== RECORDS ==
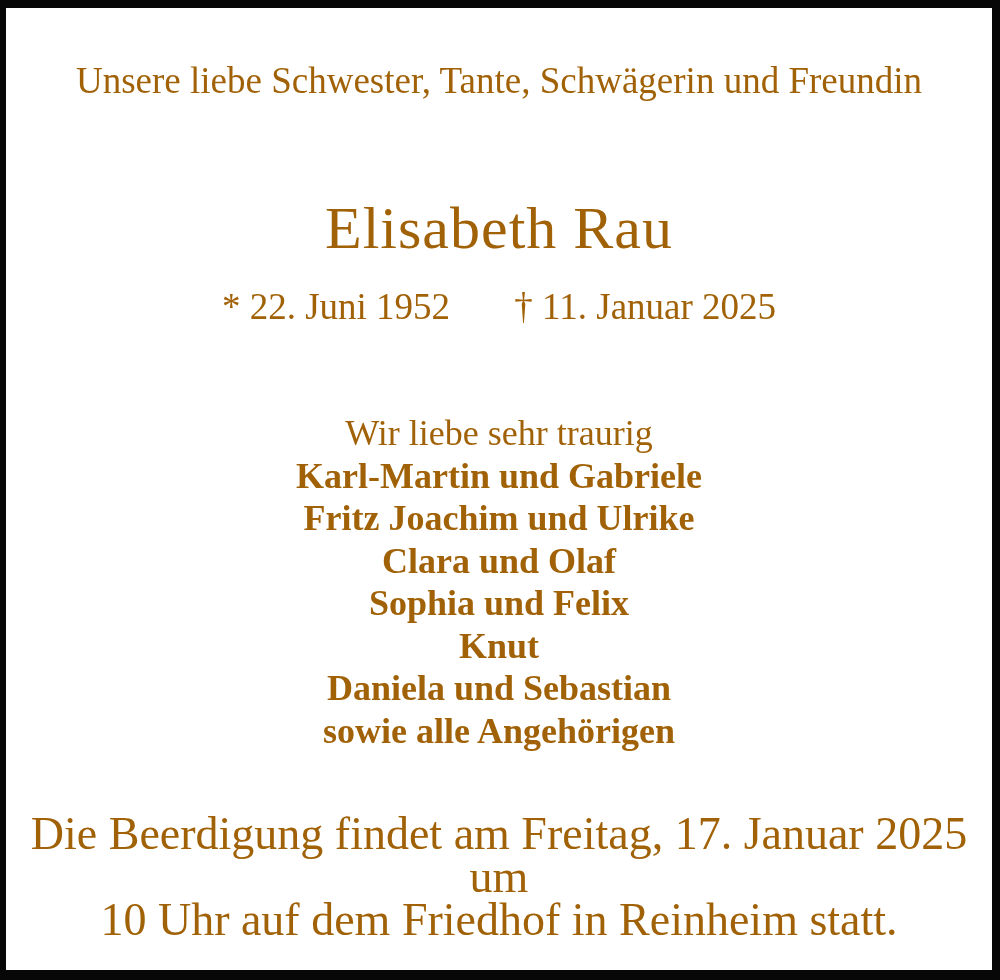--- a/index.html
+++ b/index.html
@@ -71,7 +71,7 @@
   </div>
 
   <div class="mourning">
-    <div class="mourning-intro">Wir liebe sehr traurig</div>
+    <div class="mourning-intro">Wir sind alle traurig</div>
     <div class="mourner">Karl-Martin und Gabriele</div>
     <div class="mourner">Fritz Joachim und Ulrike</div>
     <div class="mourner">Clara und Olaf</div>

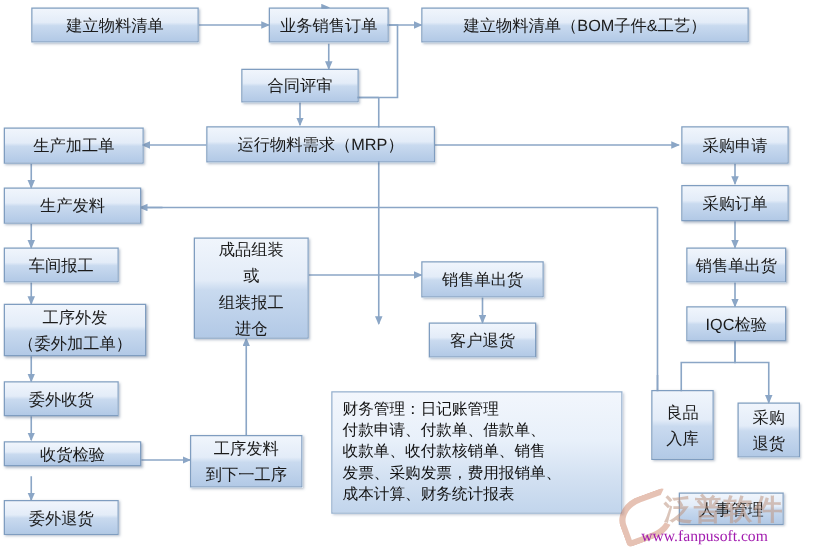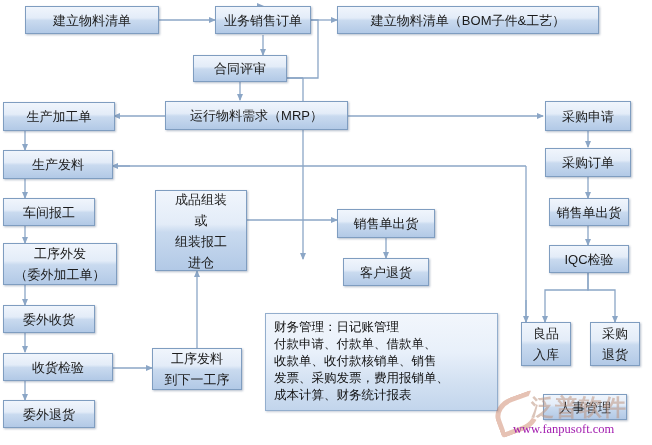--- a/index.html
+++ b/index.html
@@ -215,7 +215,7 @@
 
   <div class="node" style="left:3px; top:305px; width:92px; height:28px;text-align:right;">委外收货</div>
 
-  <div class="node multiline" style="left:521px; top:322px; width:50px; height:44px;">良品
+  <div class="node multiline" style="left:521px; top:312px; width:50px; height:56px;">良品
 入库</div>
 
   <div class="node multiline" style="left:590px; top:322px; width:50px; height:44px;">采购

== JOB ==
Everything in the data above should be set down again exactly, except the pictures.

== RESULT FOR THIS TASK ==
--- a/index.html
+++ b/index.html
@@ -71,7 +71,7 @@
   </div>
 
   <div class="mourning">
-    <div class="mourning-intro">Wir liebe sehr traurig</div>
+    <div class="mourning-intro">Wir sind alle traurig</div>
     <div class="mourner">Karl-Martin und Gabriele</div>
     <div class="mourner">Fritz Joachim und Ulrike</div>
     <div class="mourner">Clara und Olaf</div>

--- a/index.html
+++ b/index.html
@@ -215,7 +215,7 @@
 
   <div class="node" style="left:3px; top:305px; width:92px; height:28px;text-align:right;">委外收货</div>
 
-  <div class="node multiline" style="left:521px; top:322px; width:50px; height:44px;">良品
+  <div class="node multiline" style="left:521px; top:312px; width:50px; height:56px;">良品
 入库</div>
 
   <div class="node multiline" style="left:590px; top:322px; width:50px; height:44px;">采购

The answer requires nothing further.